● **Your goal**: Give again, exactly as written, each line of the material below starting at the line that contains "and LSU trees" and ending at the line that contains "Copyright © 2015". Both ends count, and no other line does.

[Supplied data — start]

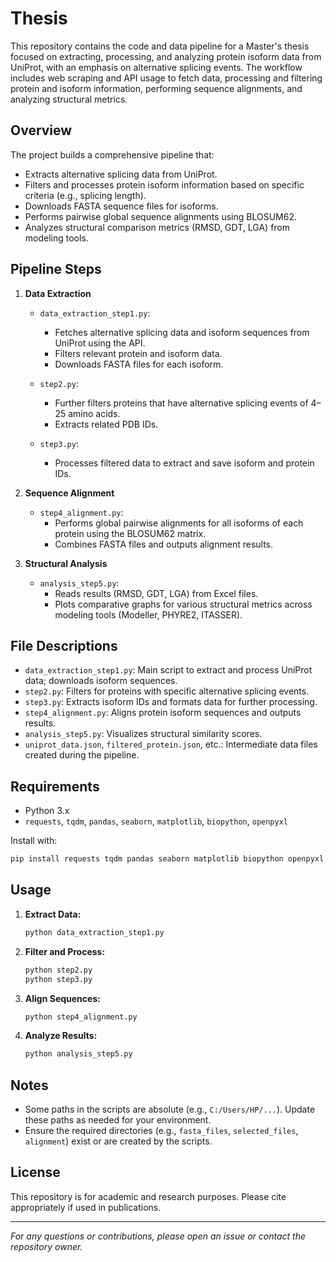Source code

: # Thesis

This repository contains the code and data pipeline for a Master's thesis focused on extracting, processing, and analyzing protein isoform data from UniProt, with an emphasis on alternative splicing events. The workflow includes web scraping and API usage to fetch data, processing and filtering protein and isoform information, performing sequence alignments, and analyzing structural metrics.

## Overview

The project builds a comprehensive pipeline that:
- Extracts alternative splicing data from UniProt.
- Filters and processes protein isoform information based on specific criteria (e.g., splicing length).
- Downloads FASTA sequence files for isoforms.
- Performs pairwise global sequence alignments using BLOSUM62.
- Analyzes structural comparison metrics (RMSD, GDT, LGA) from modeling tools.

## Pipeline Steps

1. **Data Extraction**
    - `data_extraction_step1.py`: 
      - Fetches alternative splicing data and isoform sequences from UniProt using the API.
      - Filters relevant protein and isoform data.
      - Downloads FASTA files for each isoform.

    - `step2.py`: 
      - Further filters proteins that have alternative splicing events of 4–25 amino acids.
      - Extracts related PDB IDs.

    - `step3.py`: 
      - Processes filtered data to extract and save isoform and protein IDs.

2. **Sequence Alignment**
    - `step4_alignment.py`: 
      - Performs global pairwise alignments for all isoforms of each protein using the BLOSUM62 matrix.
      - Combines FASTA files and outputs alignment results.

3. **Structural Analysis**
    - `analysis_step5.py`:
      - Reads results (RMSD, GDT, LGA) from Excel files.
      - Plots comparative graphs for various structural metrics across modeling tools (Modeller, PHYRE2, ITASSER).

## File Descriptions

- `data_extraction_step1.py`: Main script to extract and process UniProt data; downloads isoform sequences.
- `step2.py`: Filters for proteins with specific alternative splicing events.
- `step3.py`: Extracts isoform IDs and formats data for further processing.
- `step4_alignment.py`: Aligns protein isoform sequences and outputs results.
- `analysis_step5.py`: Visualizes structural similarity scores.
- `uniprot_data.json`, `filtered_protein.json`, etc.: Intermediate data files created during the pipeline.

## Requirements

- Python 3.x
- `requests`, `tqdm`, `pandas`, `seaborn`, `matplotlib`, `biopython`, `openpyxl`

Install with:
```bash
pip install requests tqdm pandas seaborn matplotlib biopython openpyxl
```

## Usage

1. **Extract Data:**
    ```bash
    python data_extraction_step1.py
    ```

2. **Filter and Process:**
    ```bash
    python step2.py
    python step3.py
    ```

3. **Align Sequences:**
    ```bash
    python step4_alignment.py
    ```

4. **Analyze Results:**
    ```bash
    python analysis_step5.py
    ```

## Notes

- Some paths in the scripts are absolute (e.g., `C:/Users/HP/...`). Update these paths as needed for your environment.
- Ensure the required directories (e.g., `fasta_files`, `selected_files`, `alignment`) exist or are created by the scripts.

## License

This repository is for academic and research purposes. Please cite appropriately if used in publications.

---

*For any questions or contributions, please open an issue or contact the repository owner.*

[Supplied data — finish]
[Supplied data — start]

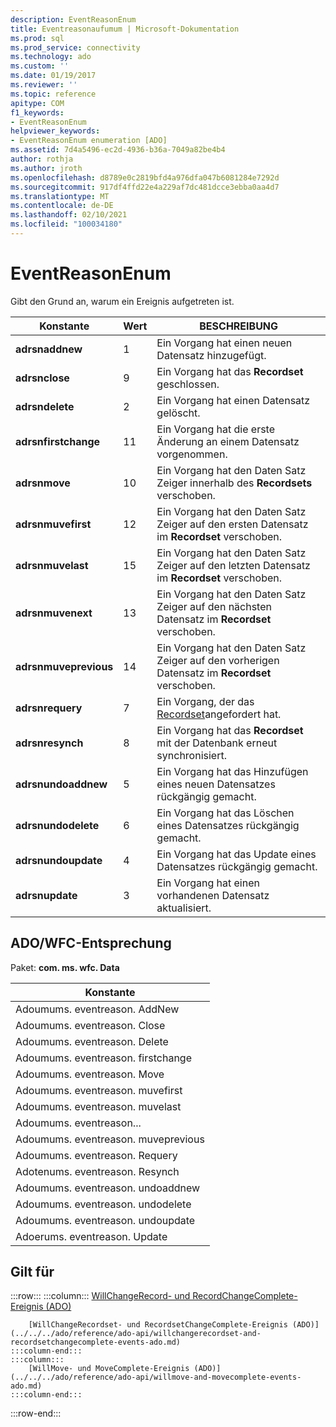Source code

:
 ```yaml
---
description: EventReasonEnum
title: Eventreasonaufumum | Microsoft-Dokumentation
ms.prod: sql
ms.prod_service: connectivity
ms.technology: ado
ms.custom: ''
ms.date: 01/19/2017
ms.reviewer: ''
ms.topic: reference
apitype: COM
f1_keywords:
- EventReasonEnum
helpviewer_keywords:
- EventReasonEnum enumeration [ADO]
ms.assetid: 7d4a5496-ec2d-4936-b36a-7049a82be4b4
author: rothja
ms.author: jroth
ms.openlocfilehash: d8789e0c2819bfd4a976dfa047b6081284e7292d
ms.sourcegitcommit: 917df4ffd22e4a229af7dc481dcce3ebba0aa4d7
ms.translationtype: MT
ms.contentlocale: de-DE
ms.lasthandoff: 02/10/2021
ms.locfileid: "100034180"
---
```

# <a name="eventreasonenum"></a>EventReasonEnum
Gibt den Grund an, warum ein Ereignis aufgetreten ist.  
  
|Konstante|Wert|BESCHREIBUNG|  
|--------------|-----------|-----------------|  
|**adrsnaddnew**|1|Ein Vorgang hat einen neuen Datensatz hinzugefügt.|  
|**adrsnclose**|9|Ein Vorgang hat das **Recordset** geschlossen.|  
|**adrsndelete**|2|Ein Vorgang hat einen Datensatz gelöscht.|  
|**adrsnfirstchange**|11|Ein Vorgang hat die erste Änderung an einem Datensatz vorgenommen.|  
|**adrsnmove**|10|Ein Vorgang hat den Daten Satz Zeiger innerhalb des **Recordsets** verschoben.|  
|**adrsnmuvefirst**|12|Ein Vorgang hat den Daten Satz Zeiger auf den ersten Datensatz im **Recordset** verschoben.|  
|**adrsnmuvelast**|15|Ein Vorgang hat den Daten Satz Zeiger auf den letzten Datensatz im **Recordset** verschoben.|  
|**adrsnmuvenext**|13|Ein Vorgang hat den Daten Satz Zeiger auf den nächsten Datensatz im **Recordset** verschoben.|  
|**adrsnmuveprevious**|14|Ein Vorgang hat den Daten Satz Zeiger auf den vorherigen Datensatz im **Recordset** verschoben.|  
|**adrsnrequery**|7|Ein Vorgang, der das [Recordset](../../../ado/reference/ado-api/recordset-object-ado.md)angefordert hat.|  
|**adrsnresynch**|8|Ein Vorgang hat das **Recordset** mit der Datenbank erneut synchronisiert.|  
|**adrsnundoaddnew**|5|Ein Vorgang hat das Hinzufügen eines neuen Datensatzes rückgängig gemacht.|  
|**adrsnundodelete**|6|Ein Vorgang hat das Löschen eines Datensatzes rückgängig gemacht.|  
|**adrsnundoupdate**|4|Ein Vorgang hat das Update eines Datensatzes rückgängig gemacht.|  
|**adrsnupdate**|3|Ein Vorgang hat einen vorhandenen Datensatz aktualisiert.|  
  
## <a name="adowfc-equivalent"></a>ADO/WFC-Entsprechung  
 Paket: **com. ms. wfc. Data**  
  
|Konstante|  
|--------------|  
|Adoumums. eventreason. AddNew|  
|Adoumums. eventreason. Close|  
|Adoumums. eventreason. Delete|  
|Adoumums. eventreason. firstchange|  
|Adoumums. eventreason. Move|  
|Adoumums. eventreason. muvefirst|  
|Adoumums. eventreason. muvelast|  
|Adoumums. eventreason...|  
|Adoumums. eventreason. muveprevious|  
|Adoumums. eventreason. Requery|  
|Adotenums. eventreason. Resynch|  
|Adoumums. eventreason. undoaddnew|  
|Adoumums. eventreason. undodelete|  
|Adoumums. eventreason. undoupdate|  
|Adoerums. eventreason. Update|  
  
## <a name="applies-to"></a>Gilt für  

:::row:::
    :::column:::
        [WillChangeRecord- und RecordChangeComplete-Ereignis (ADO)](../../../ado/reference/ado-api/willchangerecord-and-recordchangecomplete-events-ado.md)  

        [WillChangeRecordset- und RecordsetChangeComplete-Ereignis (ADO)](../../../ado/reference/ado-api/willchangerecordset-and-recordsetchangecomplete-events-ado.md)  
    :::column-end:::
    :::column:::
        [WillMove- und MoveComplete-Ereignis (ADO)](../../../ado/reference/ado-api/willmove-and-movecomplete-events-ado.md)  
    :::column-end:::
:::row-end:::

[Supplied data — finish]
[Supplied data — start]

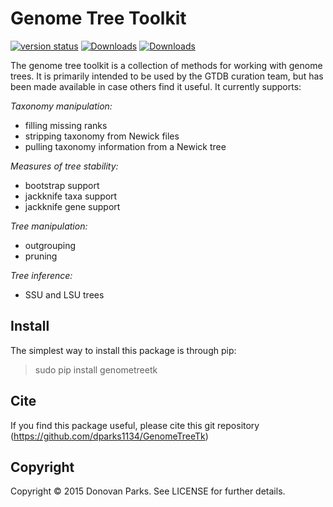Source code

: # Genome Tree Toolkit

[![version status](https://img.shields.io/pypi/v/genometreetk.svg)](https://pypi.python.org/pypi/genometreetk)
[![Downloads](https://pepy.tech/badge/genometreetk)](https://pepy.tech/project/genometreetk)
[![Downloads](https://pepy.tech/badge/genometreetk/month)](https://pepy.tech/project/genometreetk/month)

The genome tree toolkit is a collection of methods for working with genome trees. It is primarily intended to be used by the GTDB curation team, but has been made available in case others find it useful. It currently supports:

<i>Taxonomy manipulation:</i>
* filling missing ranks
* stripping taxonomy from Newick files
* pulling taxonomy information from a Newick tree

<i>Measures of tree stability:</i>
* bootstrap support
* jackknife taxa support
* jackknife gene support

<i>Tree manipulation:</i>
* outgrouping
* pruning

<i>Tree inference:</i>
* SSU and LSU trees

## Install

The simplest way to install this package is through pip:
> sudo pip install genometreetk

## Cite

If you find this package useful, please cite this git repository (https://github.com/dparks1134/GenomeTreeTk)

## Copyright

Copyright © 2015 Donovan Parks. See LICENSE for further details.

[Supplied data — finish]

● **Problem solution**:
* SSU and LSU trees

## Install

The simplest way to install this package is through pip:
> sudo pip install genometreetk

## Cite

If you find this package useful, please cite this git repository (https://github.com/dparks1134/GenomeTreeTk)

## Copyright

Copyright © 2015 Donovan Parks. See LICENSE for further details.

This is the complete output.